DIRECTIONS>
1 – Update the passage on the Amazonian snail between "A female Amazonian" and "its shell height.", inclusive, replacing "drought" with "dry weather".
2 – Take the passage on the Amazonian snail further, picking up after its final sentence.

READING TEXT>
################
A female Amazonian snail can lay 50 to 500 eggs at one time, with an 80 per cent hatch rate. The snail can withstand drought for several months and moves only when the water level reaches half its shell height.
As long as there is water in the field, the snail can destroy newly transplanted or direct-seeded rice very quickly.
"It cuts the base of young seedlings with its layered teeth and munches on the tender sheathes of rice," writes Joshi in one of his papers, published in 2005.
Lei Hongguang, a farmer in Hengxian County in Guangxi, is one witness of how ravenous the snails can be. "More than half of my rice seedlings were bitten off within three days," he told the Xinhua News Agency.
According to Joshi, the extent of damage that the snail can do to a rice crop depends on its size and density, and the growth stage of the rice plants. Three snails in a square metre of rice field can cause significant losses.
"Once Amazonian snails have invaded, they are difficult to eradicate," Joshi told China Daily.
################
[Stored entries]
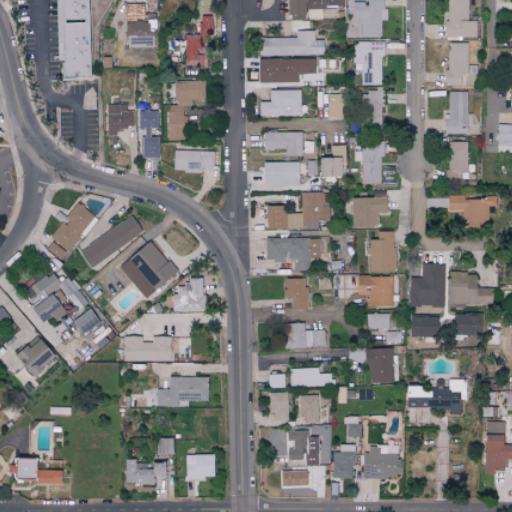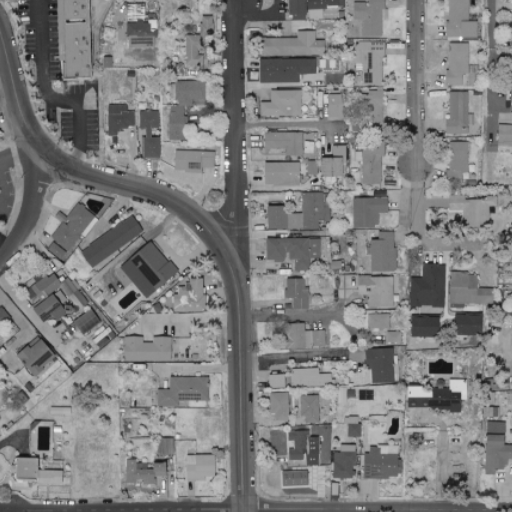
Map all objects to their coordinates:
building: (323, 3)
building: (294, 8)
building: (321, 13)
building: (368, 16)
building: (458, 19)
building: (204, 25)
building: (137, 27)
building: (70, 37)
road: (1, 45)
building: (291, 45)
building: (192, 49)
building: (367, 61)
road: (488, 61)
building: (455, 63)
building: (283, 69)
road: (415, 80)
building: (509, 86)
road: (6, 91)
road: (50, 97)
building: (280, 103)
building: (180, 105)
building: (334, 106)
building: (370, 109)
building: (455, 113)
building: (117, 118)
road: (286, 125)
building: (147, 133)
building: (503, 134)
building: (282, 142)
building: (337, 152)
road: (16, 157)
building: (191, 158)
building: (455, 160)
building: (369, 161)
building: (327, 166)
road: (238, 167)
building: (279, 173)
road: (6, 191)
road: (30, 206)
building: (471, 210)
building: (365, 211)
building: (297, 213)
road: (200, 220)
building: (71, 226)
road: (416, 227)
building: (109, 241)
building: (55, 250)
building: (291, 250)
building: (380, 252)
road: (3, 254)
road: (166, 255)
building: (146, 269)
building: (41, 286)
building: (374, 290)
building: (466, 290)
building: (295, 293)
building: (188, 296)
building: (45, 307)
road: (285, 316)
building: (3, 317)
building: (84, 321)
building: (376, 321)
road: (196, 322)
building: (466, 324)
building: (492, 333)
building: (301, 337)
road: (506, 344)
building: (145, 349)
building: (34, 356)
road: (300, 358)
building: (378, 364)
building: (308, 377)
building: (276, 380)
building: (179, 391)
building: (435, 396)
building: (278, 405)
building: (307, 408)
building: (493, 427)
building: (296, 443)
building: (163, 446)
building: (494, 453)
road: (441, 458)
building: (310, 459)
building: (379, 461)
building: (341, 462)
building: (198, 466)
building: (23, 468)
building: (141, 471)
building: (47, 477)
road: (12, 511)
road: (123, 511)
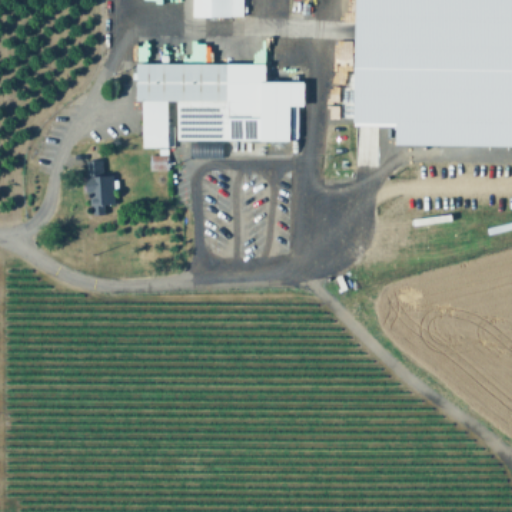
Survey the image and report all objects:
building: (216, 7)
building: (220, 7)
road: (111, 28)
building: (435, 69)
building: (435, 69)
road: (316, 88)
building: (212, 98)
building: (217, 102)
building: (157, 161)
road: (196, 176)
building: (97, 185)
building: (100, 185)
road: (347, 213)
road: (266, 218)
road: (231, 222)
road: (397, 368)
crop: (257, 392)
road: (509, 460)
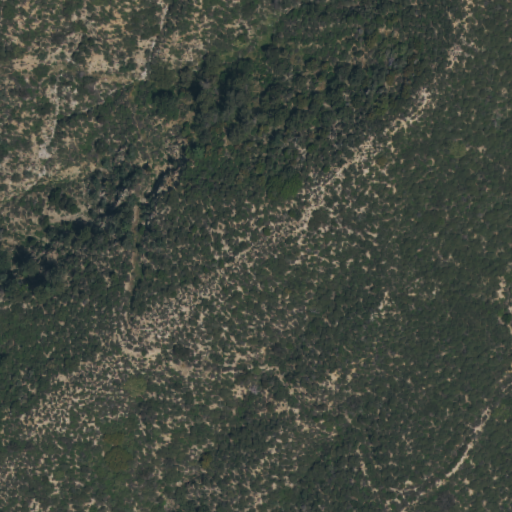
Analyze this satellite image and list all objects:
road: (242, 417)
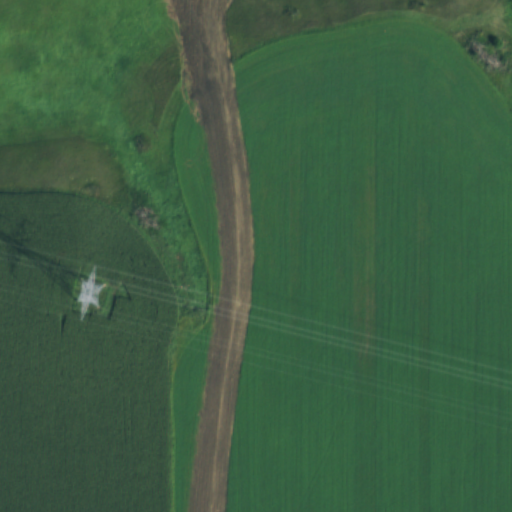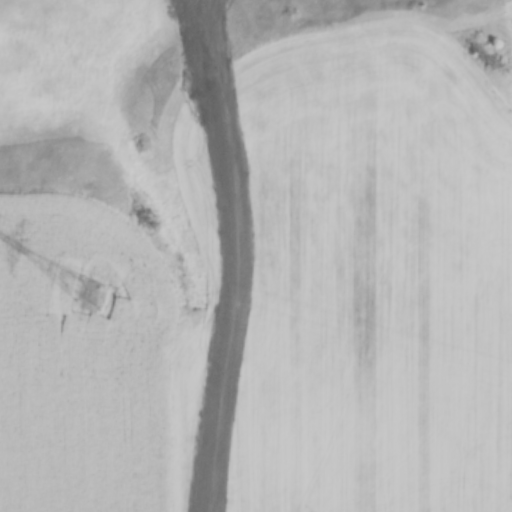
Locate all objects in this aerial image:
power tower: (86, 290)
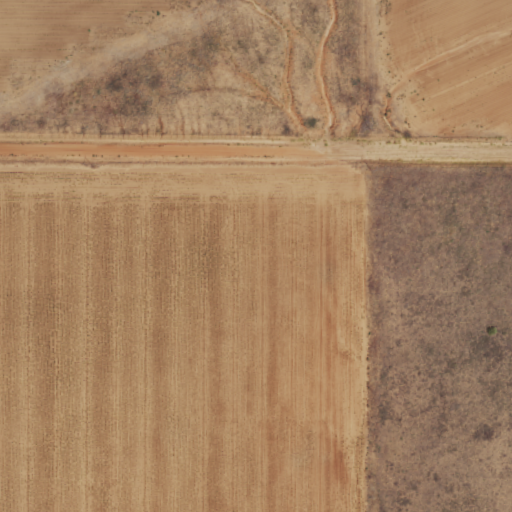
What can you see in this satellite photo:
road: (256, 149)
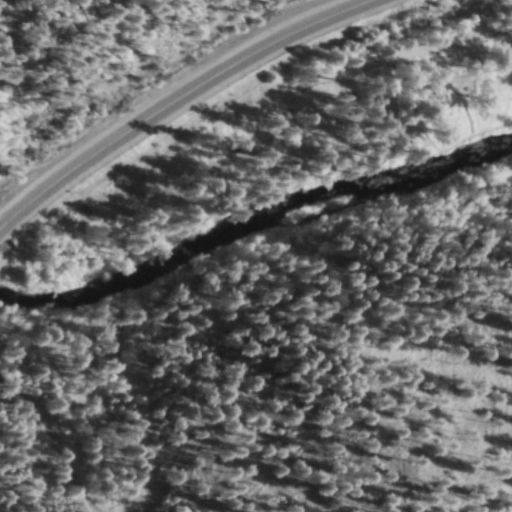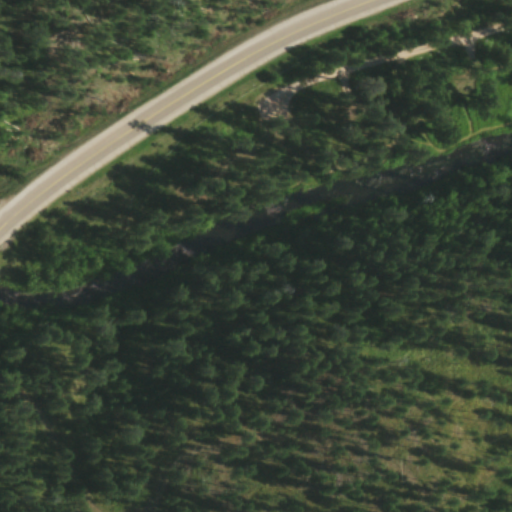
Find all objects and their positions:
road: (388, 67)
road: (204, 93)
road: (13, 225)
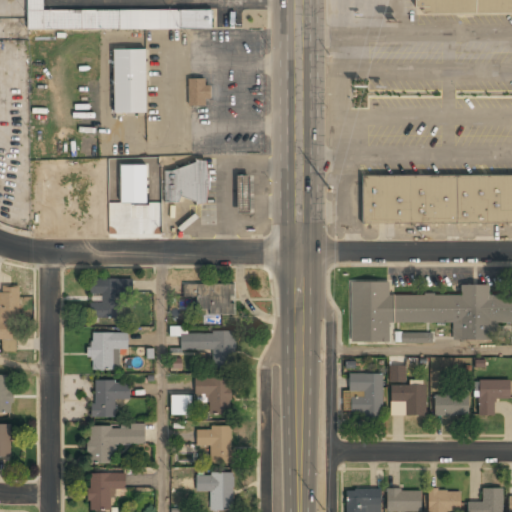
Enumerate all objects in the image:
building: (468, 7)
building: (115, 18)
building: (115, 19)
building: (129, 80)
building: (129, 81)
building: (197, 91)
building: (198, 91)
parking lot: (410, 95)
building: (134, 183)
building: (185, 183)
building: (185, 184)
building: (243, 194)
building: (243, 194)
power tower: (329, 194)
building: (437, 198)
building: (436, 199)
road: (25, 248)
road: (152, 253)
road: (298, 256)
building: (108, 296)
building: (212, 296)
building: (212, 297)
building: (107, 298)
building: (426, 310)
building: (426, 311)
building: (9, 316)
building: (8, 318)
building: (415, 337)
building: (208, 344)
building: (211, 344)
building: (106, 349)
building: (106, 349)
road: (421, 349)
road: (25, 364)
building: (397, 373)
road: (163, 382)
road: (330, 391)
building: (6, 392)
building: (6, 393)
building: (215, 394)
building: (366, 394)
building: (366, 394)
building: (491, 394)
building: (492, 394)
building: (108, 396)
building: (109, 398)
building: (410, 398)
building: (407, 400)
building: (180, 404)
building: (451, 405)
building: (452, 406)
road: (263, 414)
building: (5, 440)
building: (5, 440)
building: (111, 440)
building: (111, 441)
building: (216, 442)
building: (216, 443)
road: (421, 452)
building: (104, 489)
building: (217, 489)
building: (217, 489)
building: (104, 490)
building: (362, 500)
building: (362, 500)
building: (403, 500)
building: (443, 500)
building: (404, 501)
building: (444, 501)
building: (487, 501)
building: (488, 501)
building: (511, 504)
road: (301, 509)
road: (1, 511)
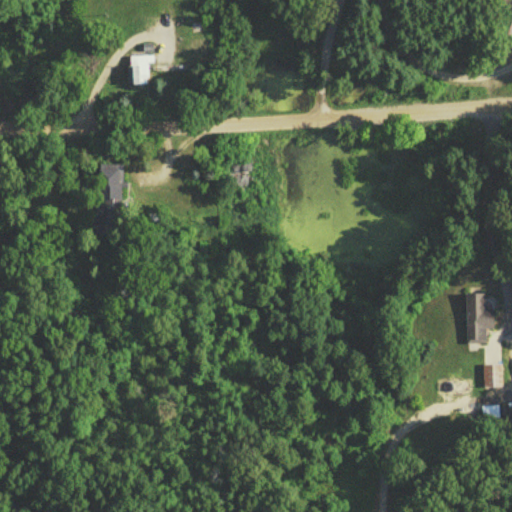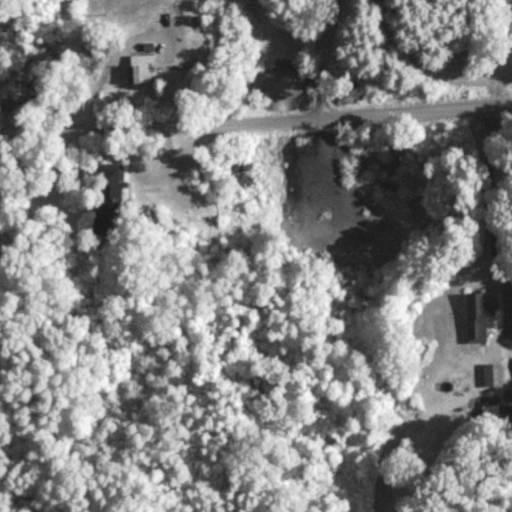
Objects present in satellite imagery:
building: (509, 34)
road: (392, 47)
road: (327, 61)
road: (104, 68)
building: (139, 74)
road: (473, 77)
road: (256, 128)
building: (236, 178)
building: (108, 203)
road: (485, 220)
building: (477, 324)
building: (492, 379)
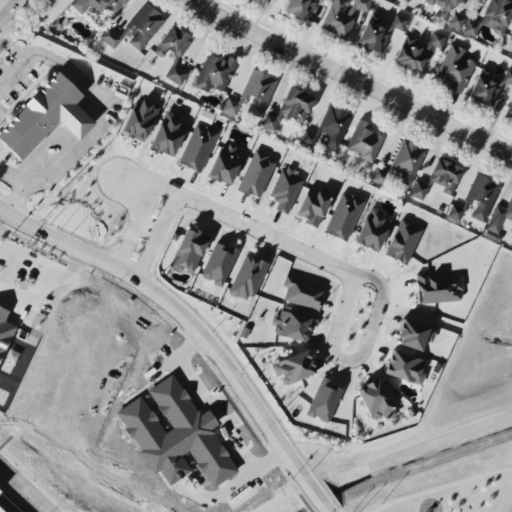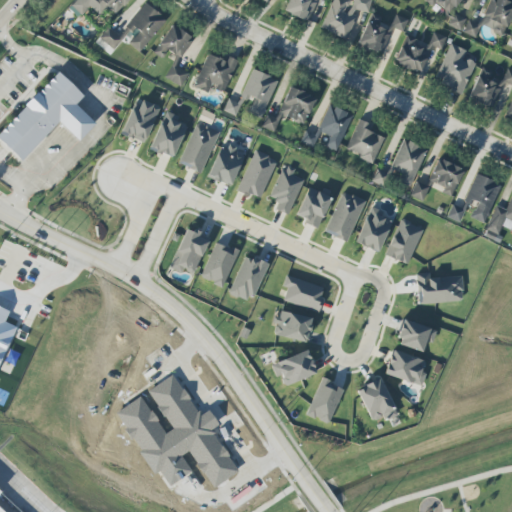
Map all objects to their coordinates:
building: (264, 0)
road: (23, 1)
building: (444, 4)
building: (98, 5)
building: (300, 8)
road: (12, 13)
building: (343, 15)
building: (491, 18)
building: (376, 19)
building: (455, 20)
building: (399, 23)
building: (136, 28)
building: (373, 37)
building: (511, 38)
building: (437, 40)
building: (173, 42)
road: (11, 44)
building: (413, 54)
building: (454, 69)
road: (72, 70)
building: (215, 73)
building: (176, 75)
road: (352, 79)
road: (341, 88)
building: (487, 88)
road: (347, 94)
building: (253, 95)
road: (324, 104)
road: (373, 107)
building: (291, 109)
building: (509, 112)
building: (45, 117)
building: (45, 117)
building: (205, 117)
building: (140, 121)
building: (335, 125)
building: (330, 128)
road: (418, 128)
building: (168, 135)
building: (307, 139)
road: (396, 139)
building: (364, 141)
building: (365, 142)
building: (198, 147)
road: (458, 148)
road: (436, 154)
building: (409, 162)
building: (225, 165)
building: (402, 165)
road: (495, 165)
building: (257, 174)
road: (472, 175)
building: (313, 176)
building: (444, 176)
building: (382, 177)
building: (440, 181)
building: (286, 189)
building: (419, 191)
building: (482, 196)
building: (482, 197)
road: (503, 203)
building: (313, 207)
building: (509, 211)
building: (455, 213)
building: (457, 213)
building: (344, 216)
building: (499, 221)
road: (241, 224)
################
ANSWERS FOR THIS EXERCISE>
1 –
A female Amazonian snail can lay 50 to 500 eggs at one time, with an 80 per cent hatch rate. The snail can withstand dry weather for several months and moves only when the water level reaches half its shell height.

2 –
His words are best illustrated by China's fight with the invasive pest over recent decades.
In 1988, the snail was first recorded in 37 counties of Guangdong Province, affecting about 1,700 hectares of rice paddies.
Nie Chengrong, an associate professor with South China Agricultural University in Guangdong, recalled that the serious damage continued in the area until the mid 1990s and expanded across southern China with the increasing amount of direct-seeded rice production.
Statistics show that no less than 100,000 hectares had suffered from the pest during the period.
"Farmers had to use mollusc pesticides or simply remove them with their bare hands," Nie said.
The problems were reduced with the use of pesticides until the recent outbreak in Guangxi and Beijing.
Farmers in Guangxi are now trying different ways to kill the pest, including using pesticides and camellia tea powder, one of the country's traditional methods of fighting rice pests and diseases.
But pesticides can also kill other creatures such as fish, and camellia tea powder is not a good way of controlling the snail, said Joshi.
Deng Hanqian, a farmer in Guangxi's capital city Nanning, told Xinhua that the use of tea powder had raised growing costs by about 300 yuan (US$37.5) per hectare, despite its effectiveness.
Handling an Amazonian snail with bare hands is also risky, Joshi said, because of possible infection from parasites.
In some affected areas, ducks and fish are freed into the paddies to eat the snails. This is considered an ecological approach to fighting the pest. But both Joshi and Nie agree it is not an effective solution because they only eat small snails.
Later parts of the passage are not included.